回顧「九一一」慘劇
作者:George Chiang 江正吉
- 一. 前言
全世界無數的電腦專家們正在電腦前戰戰戰兢兢地等著迎接「千禧年」的到來。終於平平安安的進入了廿一世紀。人們的興頭尚未消失時,在隔年的九月十一日早上將近九點鐘時,在紐約市的 LOWER MANHATON,忽然間有一架波音七六七飛機衝撞曾經是世界最高的大樓—– 雙子星 ( TWIN TOWERS) 大樓的北棟。接著不到廿分鐘,竟然又有一架七五七 衝撞南棟大樓。導致兩棟大樓在兩個小時內崩塌而消失於這個世界。這堪稱為新世紀的首宗大慘案,被稱之為「九一一」慘劇。該慘案中的死亡人數據估計有將近三 千人。而當時在兩棟大樓內的人數約一萬四千二百人。換句話說在該慘案中,約有百分之八十五大樓內人員安全逃出。而我個人也正是倖存者之一。在此願將我當時 從七十四樓辦公室逃生的經歷,及逃生後的個人感觸與讀者分享。
二. 九一一親身經歷
話說二OO一年九月十一日星期二,我照常在八點就抵達辦公室。循例打開電腦邊看E-MAIL邊喝咖啡提神。E-MAIL正 看得起勁,忽然聽到「轟」的一聲巨響,抬頭望著窗外,只見到另一棟大樓左右幌動著。下意思以為是發生大地震,趕緊往辦公桌下躲。想想不太對勁,也就跟著同 事往太平梯逃生。因為有了九三年大樓第一次爆炸後逃生的經驗,最終大家都平安逃生。兩棟大樓也安然矗立著。所以在「九一一」第一棟大樓逃生時,起先大家都 不知道原因,心想最終還是可以安然逃生。大家出奇的平靜,不急不緩,邊下樓梯邊聊天。但是下到第五十八樓時又是一聲巨響且傳出是第二棟大樓被飛機衝撞,這 才引起大家的緊張,加快速度往樓下逃。約模過了一個鐘頭終於下到地面。當時地面已積水有三吋深。向廣場望去只見血跡斑斑慘不忍睹。本想走近看個究竟,奈何 被維持秩序的警員擋住並要大夥向一定方向逃生。記得走過一個 BLOCK 回 頭一望只見兩棟大樓冒著一大片濃煙,不久又見第二棟大樓緩緩下降終至消失於濃煙之中。接著濃煙快速的奔向我們這方向來。於是我和另一位同事快速往前急走。 頃刻間被由後奔來的濃煙籠罩,幾乎是伸手不見五指的情況下,我們兩個人盲目的往前走。終於逃出濃煙。望著我的同事,只見他的眼鏡沾滿了灰塵。當時第一件想 到的事就是打個電話告訴太太。正好對街有一家 AT&T 的代銷商,我倆就走過街去借電話。但是所有的通訊皆不通。記得我們正在撥電話之際, AT&T 的店員竟然送上兩杯水要我們喝並且出用前後拍拍我們的身子,試著拍清我們衣服上所有灰塵。這是多麼窩心的人間溫暖啊!
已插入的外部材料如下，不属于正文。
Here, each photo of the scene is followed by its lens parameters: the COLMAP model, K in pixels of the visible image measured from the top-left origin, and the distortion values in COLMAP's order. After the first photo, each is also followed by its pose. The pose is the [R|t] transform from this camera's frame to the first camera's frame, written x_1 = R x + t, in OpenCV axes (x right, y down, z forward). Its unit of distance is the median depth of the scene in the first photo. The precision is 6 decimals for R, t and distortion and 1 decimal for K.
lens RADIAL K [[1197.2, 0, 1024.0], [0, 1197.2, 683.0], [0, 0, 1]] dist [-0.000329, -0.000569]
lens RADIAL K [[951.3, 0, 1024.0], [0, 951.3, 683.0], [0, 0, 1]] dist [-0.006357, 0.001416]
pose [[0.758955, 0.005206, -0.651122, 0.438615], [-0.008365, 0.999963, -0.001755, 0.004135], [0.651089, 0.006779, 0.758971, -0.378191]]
電話既然無法接通,我倆只好繼續往紐約 PENN STATION 方向走。沿路見到的人群幾乎都是在談論爆炸案的事。大約過了四十五分鐘,終於到了 PENN STATION。站外是人山人海。我倆雖都住在 NEW JERSEY,但是我是搭火車上下班,而我同事是搭巴士。巴士站離火車站有八個街道。所以我倆就在 PENN STATION 分 手。當我擠進車站內才發現所有班次皆停駛。於是我快速從人群中擠出車站外,奔向巴士站試圖找到我的同事。因為他才剛從腦瘤手術康復不久,深恐他受不了這四 五個鐘頭的折磨。然而到了巴士站也只見到人山人海,跟本就找不到我的同事。也只有帶著內疚之感以及疲憊的身子往住在五十六街兒子的家走。
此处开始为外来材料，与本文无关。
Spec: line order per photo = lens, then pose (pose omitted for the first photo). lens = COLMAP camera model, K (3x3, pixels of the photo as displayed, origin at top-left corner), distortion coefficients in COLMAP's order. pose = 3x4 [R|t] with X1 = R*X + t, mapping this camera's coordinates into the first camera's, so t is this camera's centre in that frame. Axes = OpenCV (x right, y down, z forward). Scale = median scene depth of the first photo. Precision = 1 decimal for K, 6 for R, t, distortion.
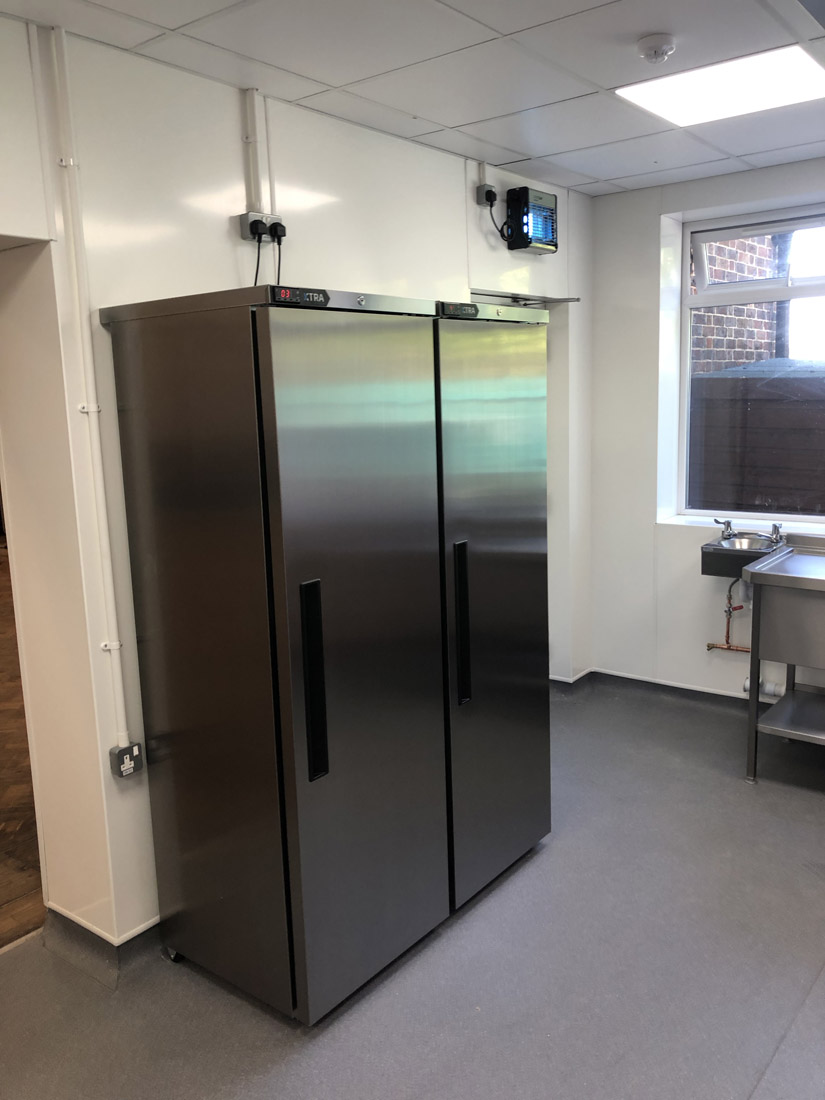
lens RADIAL K [[900.3, 0, 434.4], [0, 900.3, 531.9], [0, 0, 1]] dist [0.018265, -0.021748]
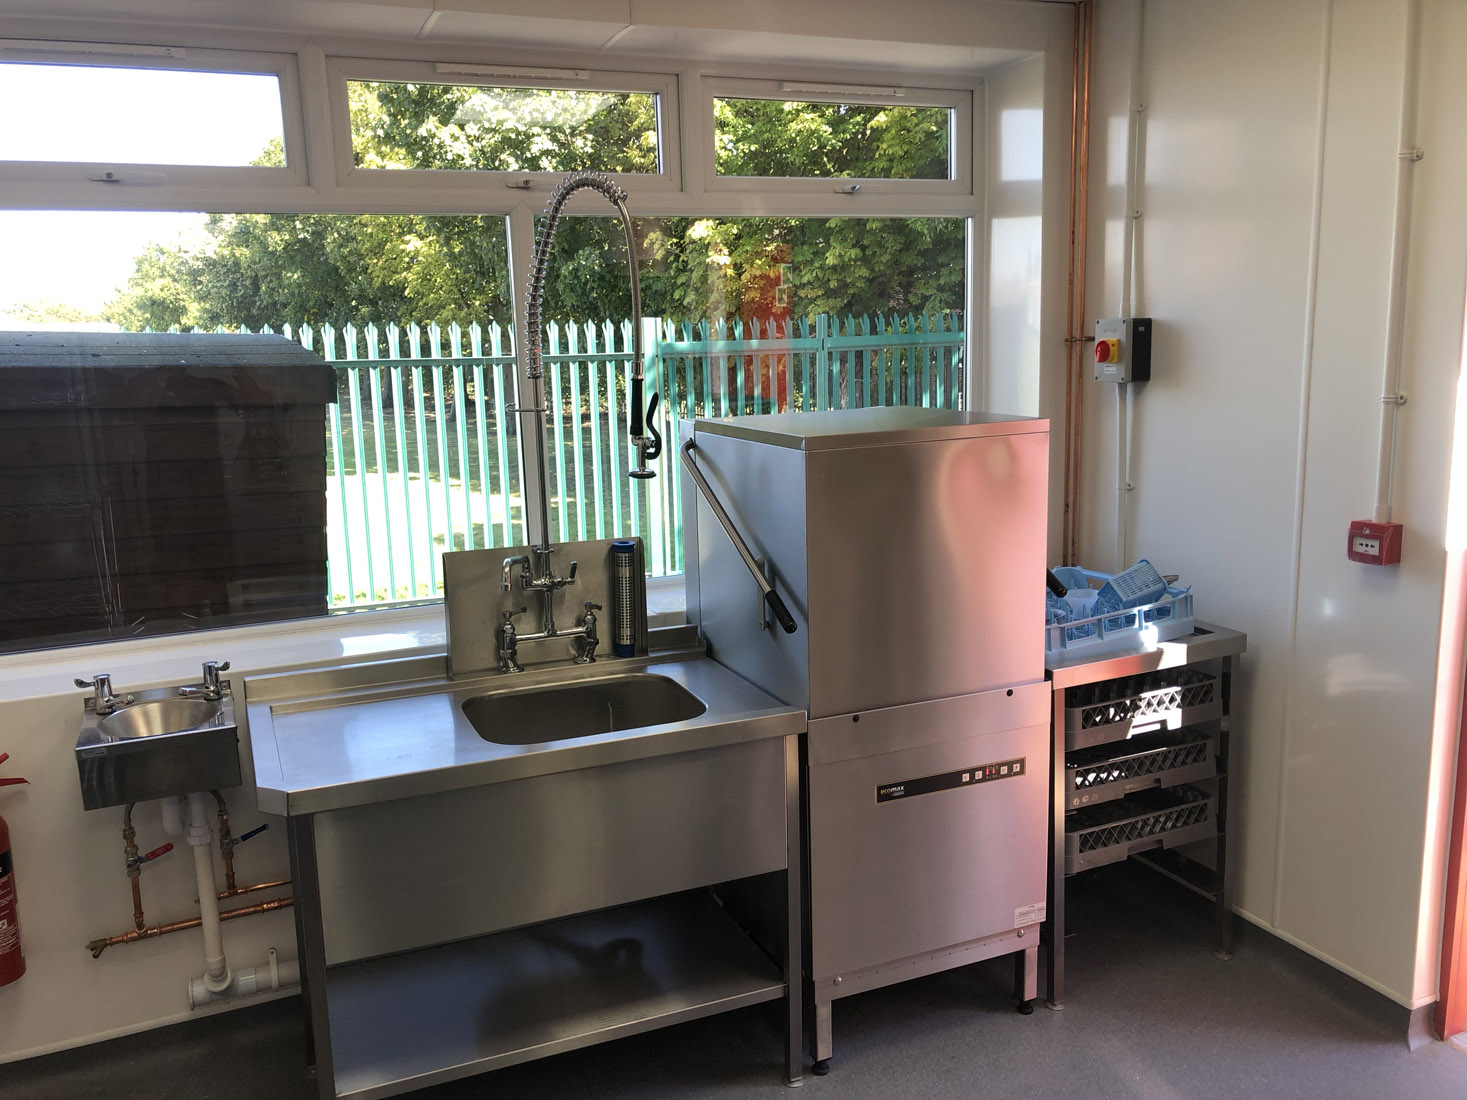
lens RADIAL K [[1200.7, 0, 718.4], [0, 1200.7, 554.3], [0, 0, 1]] dist [0.018265, -0.021748]
pose [[0.497395, -0.145408, 0.855251, -0.038172], [0.152951, 0.985108, 0.078534, -0.076557], [-0.853934, 0.091749, 0.512229, 0.421686]]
打從七十五樓的辦公室逃生至抵達兒子住處,前後有六個多鐘頭實在也夠折磨的,更遑論我的同事呢。
而當我一副狼狽邋遢的身子出現在兒子住處的門前, “OH! MY GOD! DADY!” 兒子帶著即驚又喜的表情道出了這麼一句見面語。 馬上帶我去洗澡間 TAKE SHOWER。洗完澡出來一盤熱呼呼的 SPAGHETTI 及一碟生菜沙拉巳經放在餐桌上等著,兒子要我趕緊吃。 這–幕真是我對九一一災難中永遠難忘的甜蜜回憶。 而那盤 SPAGHETTI 及生菜沙拉,吃起來真的比什麼山珍海味都可口,也永遠留在我心底。當天就在兒子住處過夜。
三 九一一慘劇紀錄
大樓 北棟 南棟
衝撞時間 8:46 AM 9:03 AM
衝撞範圍 92 ND ~ 98TH 78TH ~ 84TH
崩塌時間 10:28 AM 9:59 AM
飛機所屬 美國航空(AA) 聯合航空(UA)
估計當時在兩棟大樓內的人數 14,154 人
全部死亡人數估計有2753人,其中至少包括有:
跳樓死亡 200 人
消防人員 411 人
隨機人員 AA 87 UA 60
四 展望未來的美景
個人以為「與其回憶過去的慘劇,不如展望未來的美景。」( SEE SLIDE AND VIDEO)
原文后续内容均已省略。